Factors of Focusing AccuracyCapturing Movement
Many people have asked about the focusing accuracy of their camera/lens combination. Camera manufacturers have promised that their model can predictably focus on moving subjects such as race cars, but the camera you take home doesn’t seem able to keep up with your seven year old on the soccer field.
Speaking of focusing sensors, the most accurate sensor in any camera is the center sensor. Also, if your subject is moving fairly quickly, then turning off most of the other sensors in your camera gives your camera more processing cycles to react to your seven year old and their random movements. Some of the more advanced cameras allow you to group your focusing sensors into blocks that work together. By joining sensors, you have a bigger area looking at your child, so if one sensor sees a low contrast jersey, another in the group will see the high contrast numbers and allow the camera to continue focusing.

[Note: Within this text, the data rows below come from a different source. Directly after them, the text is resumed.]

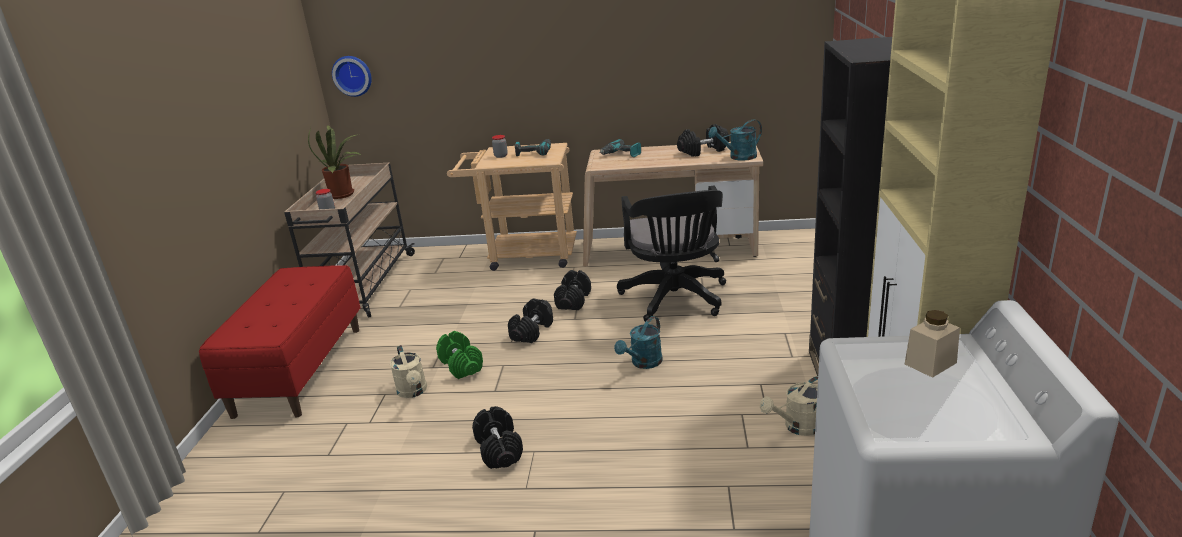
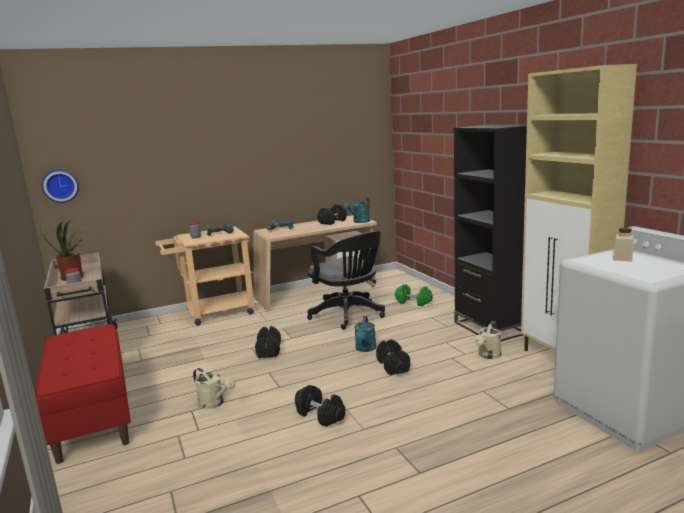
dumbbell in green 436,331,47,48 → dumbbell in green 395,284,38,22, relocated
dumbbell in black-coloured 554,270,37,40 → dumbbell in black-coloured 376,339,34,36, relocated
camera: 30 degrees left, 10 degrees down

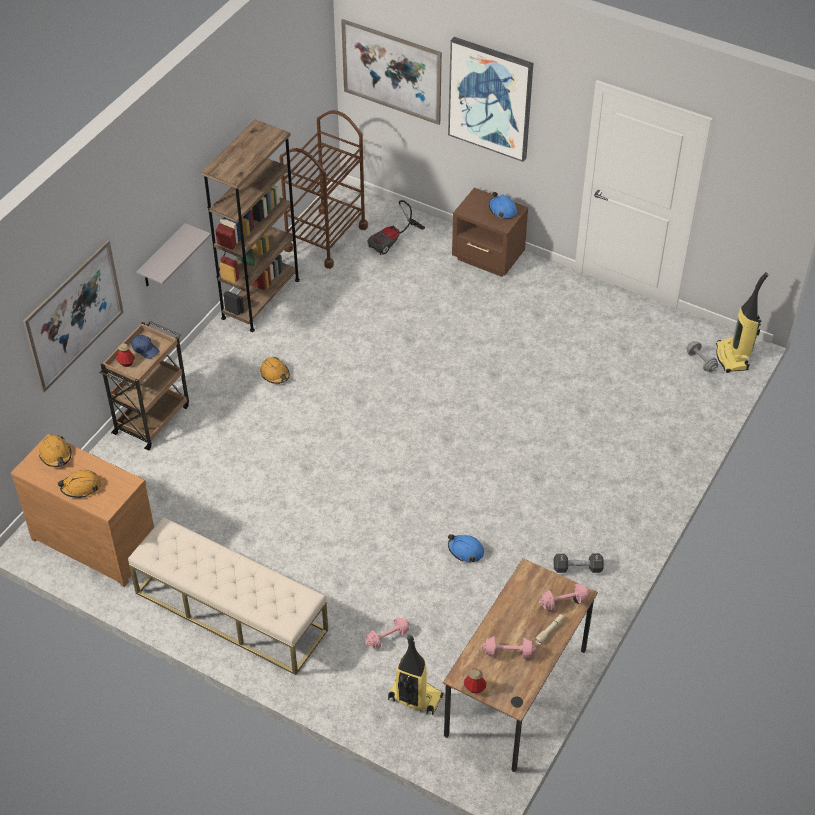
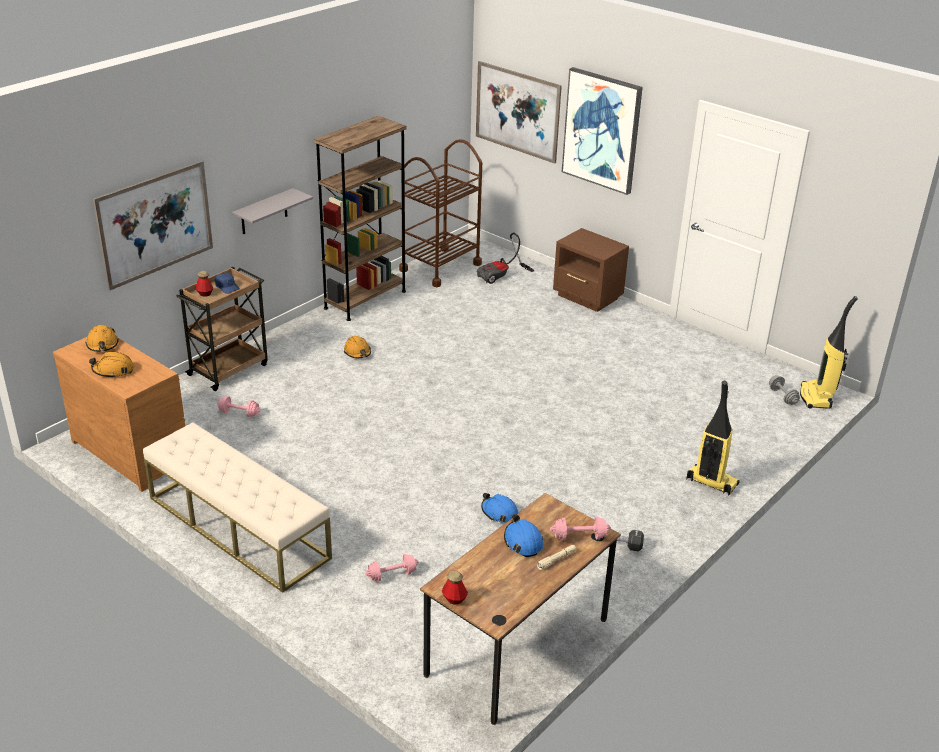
hoover 388,634,55,82 → hoover 686,381,54,114, relocated
dumbbell in pinkish 481,637,55,22 → dumbbell in pinkish 217,396,43,21, relocated
hard hat in blue 489,192,28,28 → hard hat in blue 504,514,39,43, relocated
camera: 10 degrees right, 15 degrees down

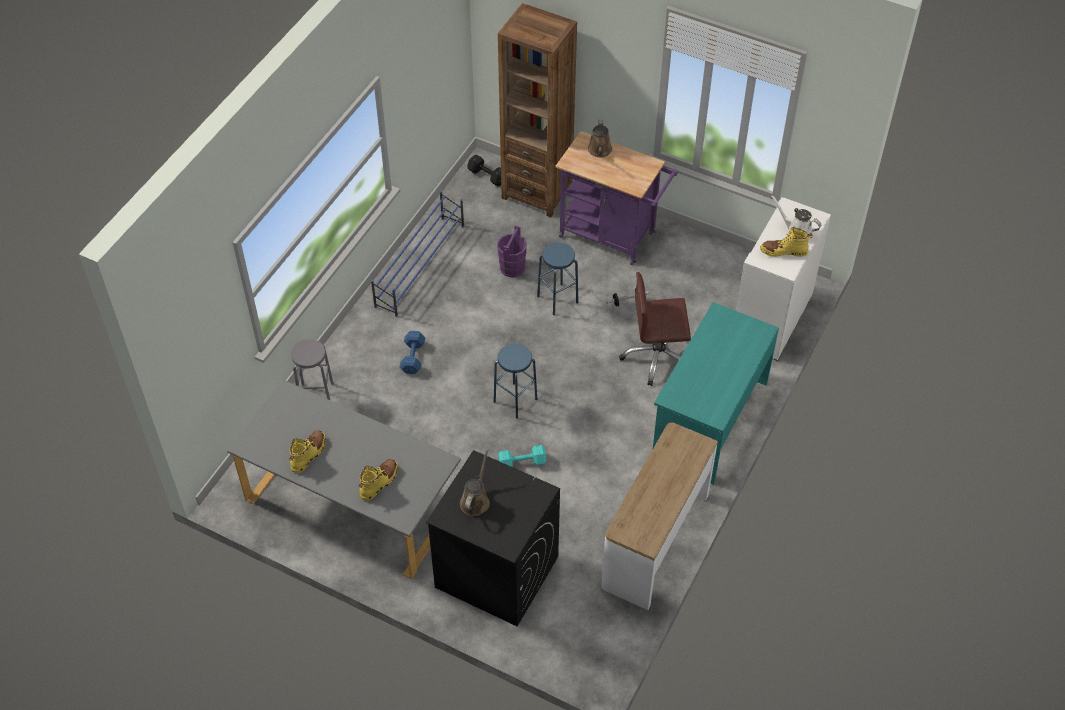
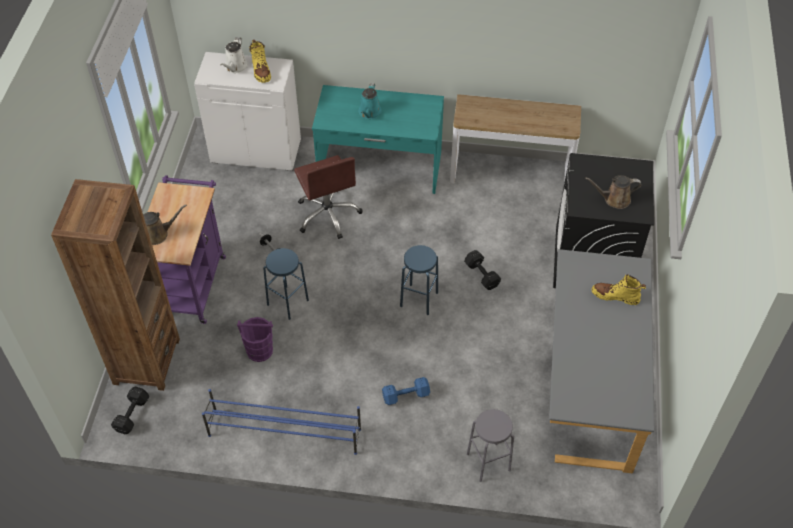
tall boot in yellowish 289,431,37,42 → -
- → watering can in blue-green 358,83,24,36
dumbbell in blue-green 498,445,49,22 → dumbbell in black-coloured 464,250,37,40
camera: 110 degrees left, 0 degrees up

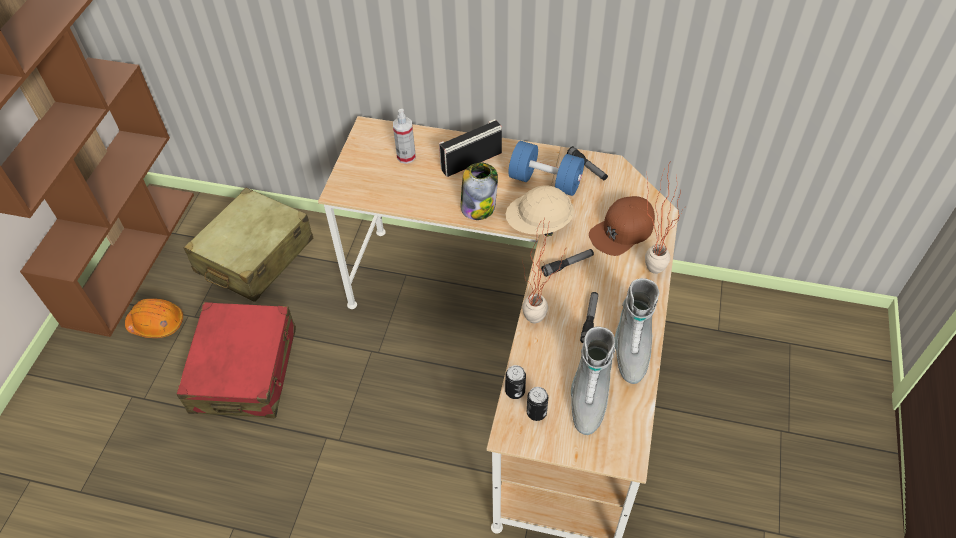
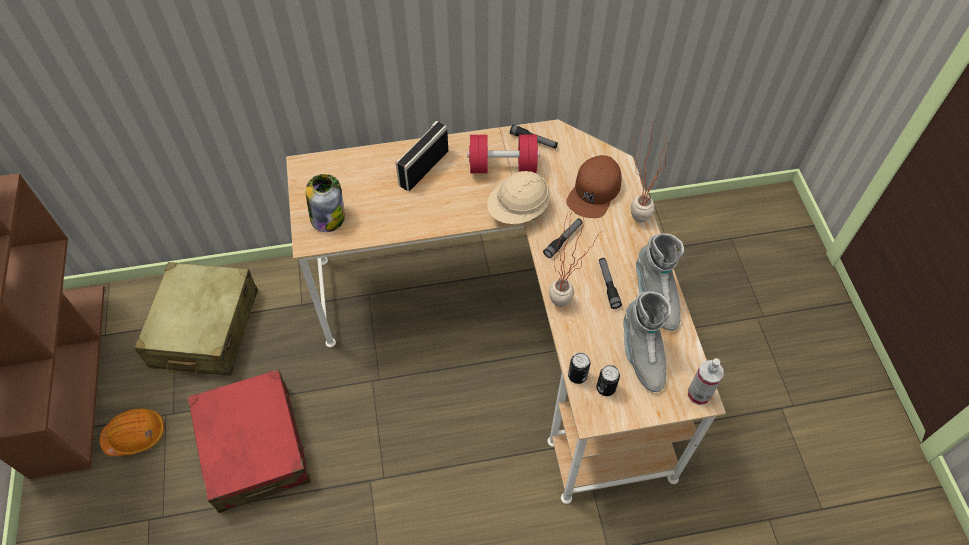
spray bottle 393,109,23,55 → spray bottle 688,358,36,47, relocated
preserve jar 461,162,37,58 → preserve jar 306,174,39,58, relocated
dumbbell in blue 508,141,76,55 → dumbbell in reddish 467,135,73,38
camera: 25 degrees left, 5 degrees up

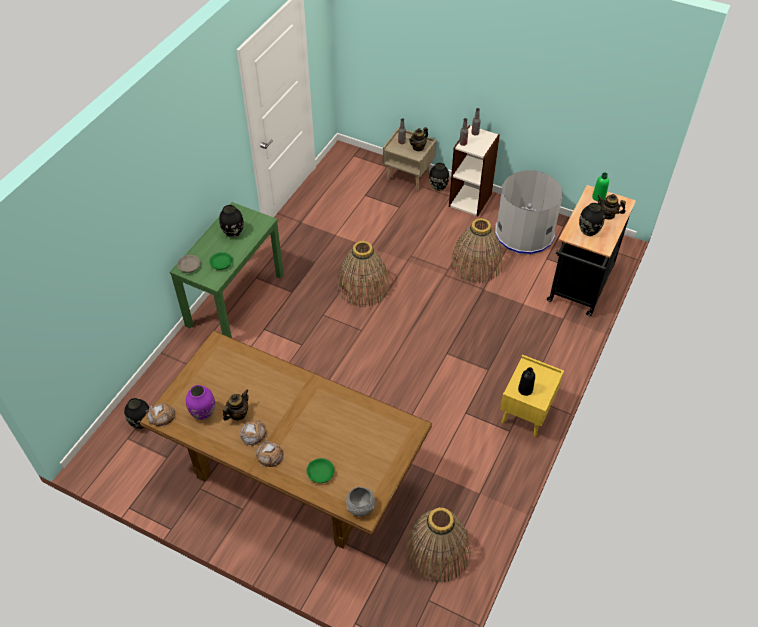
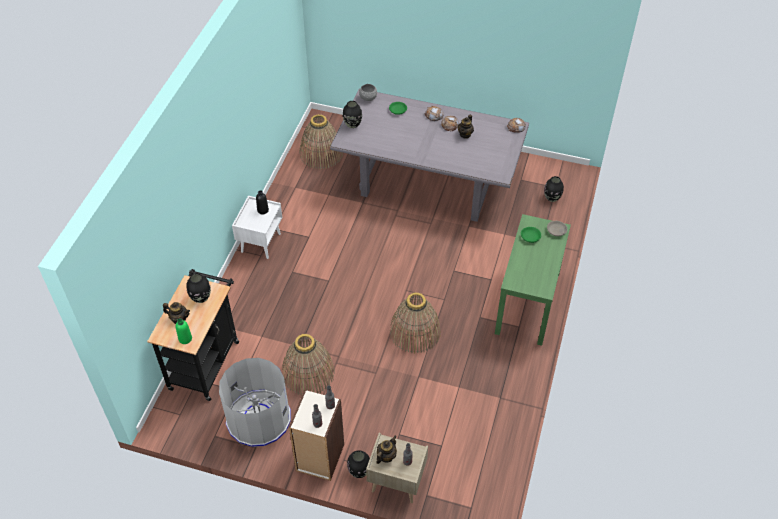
decorative vase in purple-coloured 186,385,29,35 → -
decorative vase in black-coloured 219,205,25,33 → decorative vase in black-coloured 343,101,19,27, relocated
dinner table in brown 140,331,292,218 → dinner table in grey 330,89,199,133
bedside table in yellowish 500,355,64,82 → bedside table in whitish 232,196,50,63
camera: 170 degrees right, 0 degrees up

It is probably appropriate to discuss what other focusing options are on your camera. Virtually every camera model gives you three additional options when choosing how to use the focusing tools on your camera. The first to consider is “S” of single. What single does is maintain the original focus point as long as you keep your finger on the shutter release or another button you use to initiate auto-focus. This tool works best in two very broad situations. Situation one is where none of your focusing sensor falls conveniently on what you most want to be in focus. So, select single, put the sensor on what you do want to be sharp, press your shutter release partially to focus the camera, and when it chirps or blinks to tell you that focus has been achieved, then reframe the image to better suit your needs while keeping pressure on the shutter. When you frame the image just the way you want, then push the shutter release completely to make the exposure.
|Focus Mode Selector|
Many cameras also have a focus lock button, which will do the same thing if your shutter release is too sensitive to keep pressure without exposing an image that is not optimally framed. Situation two is when you know that something interesting is going to happen and you want to be ready. Think of a birthday party, and when you know the birthday girl is going to get something absolutely fabulous. So, lock focus on your soon to be ecstatic friend and wait for the expression you are waiting for. If you have locked in focus and exposure, then your camera doesn’t have to “think”, so the shutter will fire almost instantly. Using this technique you will get the image you see rather than the expression that occurs 2/10 of a second later.
|AF Lock Button|
Your camera also has a “C” or continuous auto-focus mode. In this mode the camera is always refocusing as you or your subject moves. Again, like most things in life, the more advanced (expensive) your camera, the quicker it will predict where your subject will be when the shutter fires. This mode is never perfect and will fail somewhat often. To improve your chances of getting most images in sharp focus, you can do several things. Put your central sensor on the subject you most care about while lightly pressing the shutter release prior to wanting images. You are giving your camera time to compute what subject you want, and how fast and in what direction it is moving. When the events happen that you expected, push the shutter release fully while keeping the main subject on the central sensor and keep it there through all the action. If you shoot thirty frames, you will have a good number of sharp action filled images. When you start and stop focusing, invariably the action that you most care about will occur when your finger is off the shutter release. Memory is cheap, images can be deleted, please do not be afraid of too many images.
Back Focusing Test
All right, you have taken to heart all of the above, you know your sport, you put your best sensor on an area of high contrast, and your images are still a little unsharp even when you have minutes to focus accurately on your subject. There could be several reasons for this. If your camera is brand new, then it is possible that it was manufactured slightly out of tolerance so that the sensor is right, but located just enough out of place that everything is just not quite accurate. Especially if your images that were shot at F11 are sharp but your images at F3.5 aren’t.